I wish the first half of Risen, which is really the unique take on the event, was as captivating as the second, but it’s an extremely well-made film, faithful to its source material without being slavish and taking the unique (unfortunately) approach of showing you a Christ that could transform the world without beating you over the head with dogma.  Flawed though it is, this is the best Biblical film that I’ve seen in a long time and well worth your time as a rental

2 thoughts on “Movie Review: Risen (2016) “CSI: Anno Domini””

  1. Great to hear this. I will check it out. I continue to be amazed that Hollywood doesn’t seem to recognize (or care about) the money they could be making through quality Biblical and faith-based movies. I think it was probably easier for the forthcoming Sausage Party (an R-rated Pixar-ish CGI film that preaches atheism) to get made than a film that presents a story from the Bible in a well-made manner, and a respectful one. I did not think Passion of the Christ was the best-made film in the universe (it wasn’t bad, I just thought the first half lacked vitality, though the second half made up for it), but you’d think Hollywood would have taken notice right then and there. Maybe, in a weird nonlinear way, Mel’s subsequent breakdown cancelled out the progress made by that film.

    Ben-Hur is going to set the cause back. But given the spectacular disasters that were Noah and Exodus: Gods and Kings, that might not be a bad thing, at least for now, when it comes to Old Testament spectacles. They hired Timur Bekmembatov to direct, and the Touched By An Angel lady and her husband to produce, I guess on the theory that some kind of chemical reaction would occur, and produce a movie that would appeal to everyone. Plus a CGI chariot race!


  2. I saw Alice Through the Looking Glass, BTW. The audience ate it up, and even applauded at the end. (If I were a filmmaker I would want to bang my head against a wall if I made a crowd-pleasing movie and people were not giving it a chance, because of jaded critics and a star with a restraining order against him.) Given all the genuinely banal stuff out there, I don’t know why the critics are singling this film out in particular; it’s strictly a kid’s movie, yet it’s very imaginative, at least on a visual level, and it has a good message about familial bonds that does not feel like an afterthought. Adults might find themselves diverted, especially if they have an appreciation for steampunk.

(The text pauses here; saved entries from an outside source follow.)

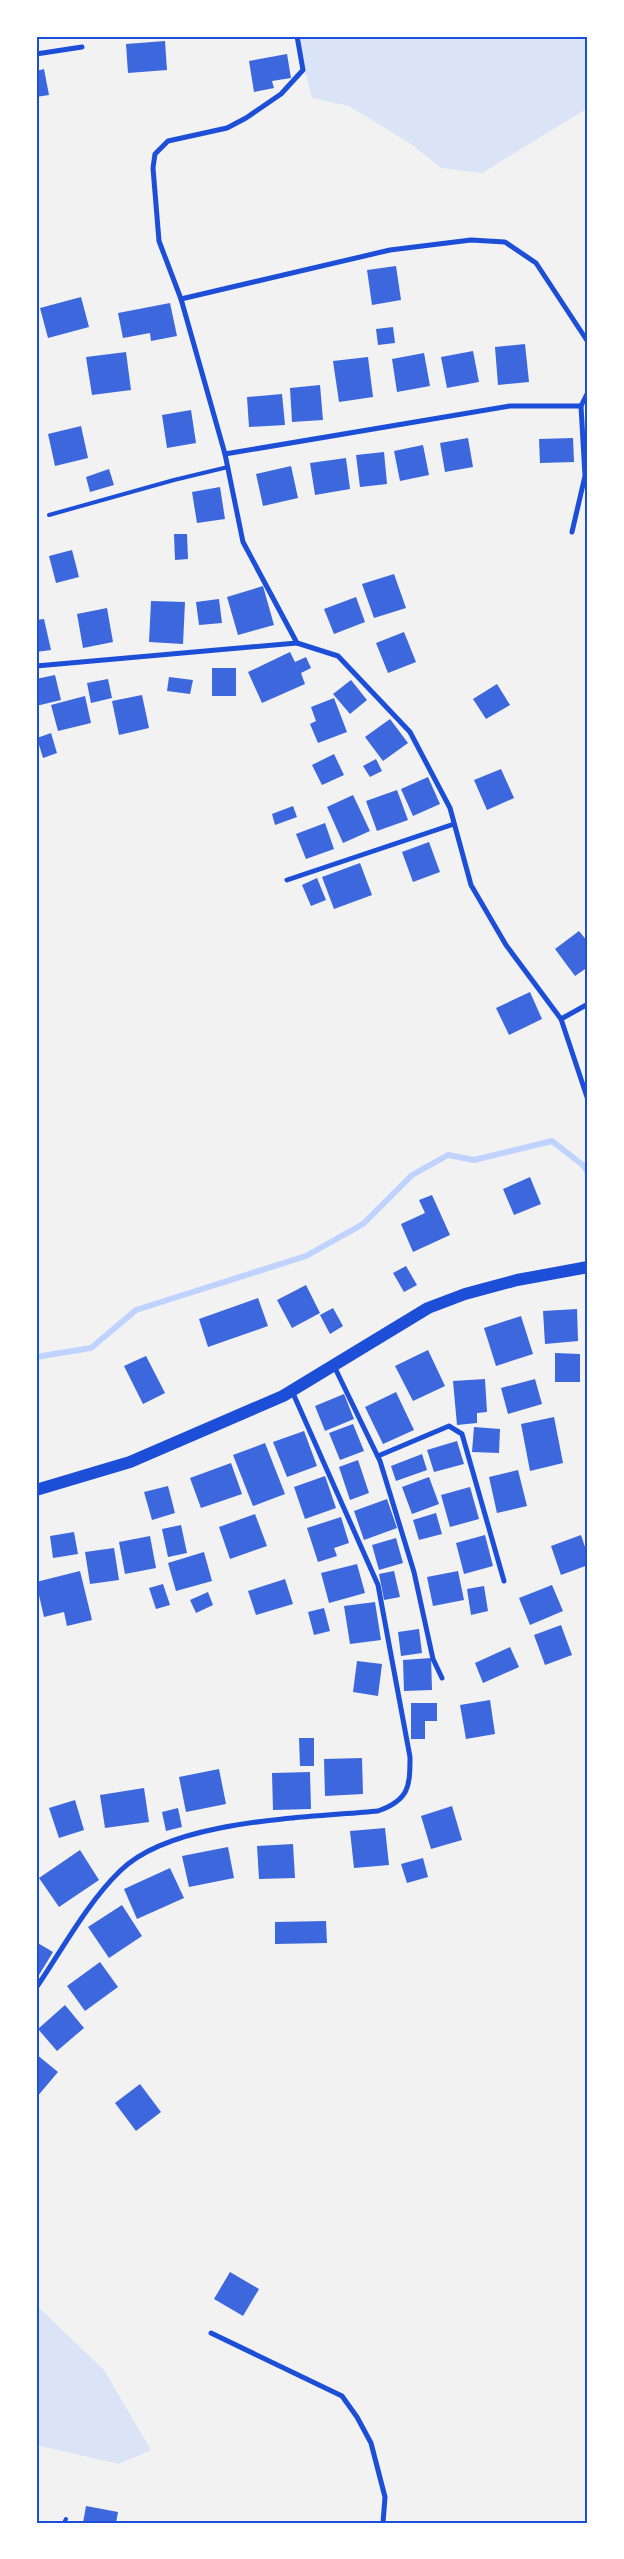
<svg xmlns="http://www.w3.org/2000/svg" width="624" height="2559" viewBox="0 0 624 2559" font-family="'Archivo Narrow',sans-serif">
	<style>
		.green { fill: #dbe4f7 }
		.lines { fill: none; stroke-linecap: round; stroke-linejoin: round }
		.stream { stroke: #bfd3fe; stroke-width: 6 }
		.building { fill: #3d67dc }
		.service { stroke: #1d4ed8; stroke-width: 4 }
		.minor { stroke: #1d4ed8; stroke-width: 5 }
		.primary { stroke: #1d4ed8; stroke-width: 12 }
		.neatline { fill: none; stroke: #1d4ed8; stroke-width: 2 }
	</style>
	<rect width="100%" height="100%" fill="#f2f2f2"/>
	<g class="green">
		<path d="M296 36H588V108L482 173 441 168 411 144 349 106 312 98Z"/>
		<path d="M36 2305 104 2370 151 2450 119 2464 36 2445Z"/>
	</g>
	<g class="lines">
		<path class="stream" d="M36 1357 91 1348 136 1310 306 1256 363 1224 412 1175 448 1155 474 1160 552 1141 584 1166 588 1173"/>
	</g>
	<g class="building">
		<path d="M165 41 167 70 128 73 126 44Z"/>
		<path d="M287 54 291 78 272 81 274 88 254 92 249 61Z"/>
		<path d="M44 69 49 95 36 97V71Z"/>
		<path d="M396 266 401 300 372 305 367 270Z"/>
		<path d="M81 297 89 327 48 338 40 308Z"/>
		<path d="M170 303 177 336 151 341 150 333 123 338 118 313Z"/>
		<path d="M393 327 395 343 378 345 376 329Z"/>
		<path d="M525 344 529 382 498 385 495 347Z"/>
		<path d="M473 351 479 382 447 388 441 357Z"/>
		<path d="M126 352 131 390 92 395 86 357Z"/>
		<path d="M424 353 430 386 397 392 392 359Z"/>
		<path d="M368 357 373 397 339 402 333 361Z"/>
		<path d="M320 385 323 420 292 422 290 388Z"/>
		<path d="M282 394 285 425 249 427 247 397Z"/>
		<path d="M191 410 196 443 167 448 162 415Z"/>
		<path d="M81 426 88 458 55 466 48 434Z"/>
		<path d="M468 438 473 467 445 472 440 443Z"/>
		<path d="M573 438 574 462 540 463 539 439Z"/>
		<path d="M423 445 429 475 400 481 394 451Z"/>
		<path d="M384 452 387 484 360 487 356 455Z"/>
		<path d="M346 458 350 489 315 495 310 463Z"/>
		<path d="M291 466 298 498 263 506 256 474Z"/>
		<path d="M109 469 114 485 90 492 86 477Z"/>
		<path d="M220 487 225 519 197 523 192 492Z"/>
		<path d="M174 534H187L188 559 175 560Z"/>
		<path d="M72 550 79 577 56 583 49 556Z"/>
		<path d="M394 574 406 608 374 618 362 584Z"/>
		<path d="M263 586 274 625 238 635 227 597Z"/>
		<path d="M356 597 365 622 334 634 324 609Z"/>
		<path d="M219 599 222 623 199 625 196 602Z"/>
		<path d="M151 601 185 602 183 644 149 642Z"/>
		<path d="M107 608 113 642 83 648 77 614Z"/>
		<path d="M44 619 51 650 36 652V620Z"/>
		<path d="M404 632 416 662 388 673 376 643Z"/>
		<path d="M290 652 295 662 306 657 311 668 301 673 305 684 262 703 248 672Z"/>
		<rect x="212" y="668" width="24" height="28"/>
		<path d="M55 675 61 700 36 706V679Z"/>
		<path d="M169 677 193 680 190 694 167 691Z"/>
		<path d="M108 679 112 698 91 703 87 683Z"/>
		<path d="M351 680 367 700 350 714 333 694Z"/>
		<path d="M497 684 510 705 486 719 473 699Z"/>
		<path d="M142 695 149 728 119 735 112 701Z"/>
		<path d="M85 696 91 723 58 731 51 705Z"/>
		<path d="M334 698 347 732 318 743 310 724 316 721 311 707Z"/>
		<path d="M390 719 408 743 383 761 365 737Z"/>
		<path d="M51 733 57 753 43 758 37 738Z"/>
		<path d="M334 754 344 775 322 785 312 765Z"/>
		<path d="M376 759 382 771 370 777 363 766Z"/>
		<path d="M501 769 514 798 487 810 474 780Z"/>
		<path d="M428 777 440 804 413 816 401 789Z"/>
		<path d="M397 790 408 820 377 831 366 801Z"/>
		<path d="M353 795 370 831 343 843 327 807Z"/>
		<path d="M293 806 297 817 275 825 272 814Z"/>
		<path d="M325 823 334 849 306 859 296 834Z"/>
		<path d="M429 842 440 872 413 882 402 852Z"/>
		<path d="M360 863 372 895 334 909 322 877Z"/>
		<path d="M317 878 326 900 311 906 302 885Z"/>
		<path d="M579 931 588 942V967L575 976 555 949Z"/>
		<path d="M530 992 542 1019 509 1035 496 1008Z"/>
		<path d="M530 1177 541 1204 514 1215 503 1189Z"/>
		<path d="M432 1195 450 1235 413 1252 401 1224 425 1213 419 1200Z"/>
		<path d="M406 1266 417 1285 404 1292 393 1273Z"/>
		<path d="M306 1285 320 1313 292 1328 277 1300Z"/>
		<path d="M258 1298 268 1326 208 1347 199 1319Z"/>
		<path d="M333 1308 343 1326 330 1334 320 1315Z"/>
		<path d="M577 1309 578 1341 545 1344 543 1311Z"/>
		<path d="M521 1316 533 1354 496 1366 484 1328Z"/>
		<path d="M428 1350 445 1386 413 1401 395 1366Z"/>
		<path d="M555 1353 580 1354V1382H555Z"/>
		<path d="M146 1356 165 1393 143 1404 124 1366Z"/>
		<path d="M485 1379 487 1412 477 1413V1423L457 1425 453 1381Z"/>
		<path d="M535 1379 542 1404 508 1414 501 1388Z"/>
		<path d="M396 1392 414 1430 383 1444 365 1407Z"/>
		<path d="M344 1394 354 1419 325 1431 315 1406Z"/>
		<path d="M554 1417 563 1463 530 1471 521 1424Z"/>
		<path d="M353 1424 364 1451 340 1460 329 1433Z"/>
		<path d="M474 1427 500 1429 499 1453 472 1452Z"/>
		<path d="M304 1431 317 1466 287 1477 273 1442Z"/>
		<path d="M457 1441 464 1464 434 1472 427 1450Z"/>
		<path d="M265 1443 285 1494 253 1506 233 1455Z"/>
		<path d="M422 1454 427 1470 396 1481 391 1466Z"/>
		<path d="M358 1460 369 1493 350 1500 339 1467Z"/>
		<path d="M231 1463 242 1494 201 1508 190 1478Z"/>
		<path d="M518 1470 527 1506 497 1513 489 1477Z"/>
		<path d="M325 1476 336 1508 305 1519 294 1487Z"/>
		<path d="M429 1477 439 1504 412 1514 402 1487Z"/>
		<path d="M168 1486 175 1513 152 1520 144 1492Z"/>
		<path d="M470 1487 479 1519 450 1527 441 1495Z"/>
		<path d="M387 1499 397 1528 364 1540 354 1511Z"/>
		<path d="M436 1513 442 1534 419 1540 413 1520Z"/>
		<path d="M255 1514 267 1546 230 1559 219 1527Z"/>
		<path d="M341 1517 349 1543 334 1548 337 1556 318 1562 307 1528Z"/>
		<path d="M181 1525 187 1553 168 1557 162 1529Z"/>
		<path d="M74 1532 78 1554 53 1558 50 1536Z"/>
		<path d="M485 1535 493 1566 464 1574 456 1543Z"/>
		<path d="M581 1535 588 1556V1565L561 1575 551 1546Z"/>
		<path d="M150 1536 156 1568 125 1574 119 1542Z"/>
		<path d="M396 1538 403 1563 379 1570 372 1545Z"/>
		<path d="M114 1548 119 1580 90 1584 85 1552Z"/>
		<path d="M204 1552 212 1581 176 1591 168 1563Z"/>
		<path d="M357 1564 365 1593 329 1603 321 1573Z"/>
		<path d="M80 1571 92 1620 67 1626 64 1612 44 1617 36 1582Z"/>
		<path d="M394 1571 400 1597 384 1600 379 1574Z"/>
		<path d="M458 1571 464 1600 433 1606 427 1577Z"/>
		<path d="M285 1579 293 1604 256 1615 248 1591Z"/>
		<path d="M163 1584 170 1605 156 1609 149 1588Z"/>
		<path d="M552 1585 563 1611 530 1625 519 1598Z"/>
		<path d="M484 1586 488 1611 471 1615 467 1589Z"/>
		<path d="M208 1592 213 1605 196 1613 190 1600Z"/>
		<path d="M375 1602 381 1640 350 1644 344 1606Z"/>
		<path d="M324 1608 330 1631 314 1635 308 1612Z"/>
		<path d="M561 1625 572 1655 545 1665 534 1635Z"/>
		<path d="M419 1629 422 1653 401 1656 398 1632Z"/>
		<path d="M510 1647 519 1667 483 1683 475 1663Z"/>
		<path d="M431 1658 432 1690 404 1691 403 1660Z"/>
		<path d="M357 1661 382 1664 378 1696 353 1692Z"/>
		<path d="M490 1700 495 1734 466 1739 460 1705Z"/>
		<path d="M411 1703H437V1721H425V1739H411Z"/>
		<path d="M299 1738H314V1766H300Z"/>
		<path d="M362 1758 363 1794 325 1796 324 1759Z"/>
		<path d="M219 1769 226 1804 186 1812 179 1777Z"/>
		<path d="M310 1772 311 1809 273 1810 272 1773Z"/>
		<path d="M144 1788 149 1822 105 1828 100 1795Z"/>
		<path d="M75 1800 84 1830 59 1838 49 1808Z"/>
		<path d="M452 1806 462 1840 431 1849 421 1816Z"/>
		<path d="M178 1808 182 1827 166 1831 162 1812Z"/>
		<path d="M385 1828 389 1865 354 1868 350 1831Z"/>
		<path d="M293 1844 295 1878 259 1879 257 1846Z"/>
		<path d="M228 1847 234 1878 189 1887 182 1856Z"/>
		<path d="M80 1850 99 1880 59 1907 39 1878Z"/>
		<path d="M423 1858 428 1877 407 1883 401 1864Z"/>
		<path d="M170 1868 184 1898 137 1919 124 1889Z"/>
		<path d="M122 1905 142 1936 109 1958 88 1927Z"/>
		<path d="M326 1921 327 1943 275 1944V1922Z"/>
		<path d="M36 1942 53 1952 36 1980Z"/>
		<path d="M100 1962 118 1987 85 2011 67 1986Z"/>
		<path d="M65 2005 84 2028 57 2051 38 2029Z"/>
		<path d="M36 2054 58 2072 36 2098Z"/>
		<path d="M140 2084 161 2112 136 2131 115 2103Z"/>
		<path d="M230 2272 259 2289 243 2316 214 2299Z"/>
		<path d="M86 2506 118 2512 116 2523H83Z"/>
	</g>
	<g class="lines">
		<g class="service">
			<path d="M49 515 174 480 228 467"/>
			<path d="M64 2523 66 2519"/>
		</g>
		<g class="minor">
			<path d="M297 36 303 70 281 94 246 118 227 128 168 141 155 154 153 168 159 241 181 299 225 454 243 542 297 643 338 656 410 732 450 808 471 885 506 945 561 1019 588 1100"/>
			<path d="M36 54 82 47"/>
			<path d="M181 299 390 250 471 240 505 242 536 263 588 342"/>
			<path d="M225 454 510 406H581"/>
			<path d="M572 532 585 476 581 406 588 392"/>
			<path d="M36 666 297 643"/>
			<path d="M287 880 454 824"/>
			<path d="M561 1019 588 1004"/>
			<path d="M334 1366 380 1461 414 1572 433 1659 442 1678"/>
			<path d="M378 1456 449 1426 462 1434 504 1581"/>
			<path d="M36 1988C62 1950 87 1903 120 1871 172 1819 307 1818 378 1811 409 1800 410 1787 410 1757L378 1585 292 1391"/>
			<path d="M211 2333 342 2396 357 2417 371 2443 385 2497 383 2523"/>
		</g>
		<path class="primary" d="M36 1490 130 1462 283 1396 428 1308 465 1294 517 1280 588 1267"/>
	</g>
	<rect width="624" height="2559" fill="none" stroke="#ffffff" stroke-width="75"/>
	<rect x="38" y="38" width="548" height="2484" class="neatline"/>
</svg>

    That said, I would hesitate to recommend it to anyone I know, even as a rental. It’s too protracted, Depp is now officially a kabuki performer, and it’s it’s weird that the source material is a hyper-imaginative piece of literature for the ages, and yet it’s barley even referenced in the movie. Instead this film is (to coin a new phrase) convoluted-lite, substituting mere cleverness for the brilliant nonsense and genuine profundity of Lewis Carroll’s masterpeices. The filmmakers could have given the books more structure, and even added emotional beats, while retaining most of the characters and events. But ninety-five percent of this movie has nothing to do with the book, and I’m being generous. I was expecting that, but I had held out hope that the visuals would compensate.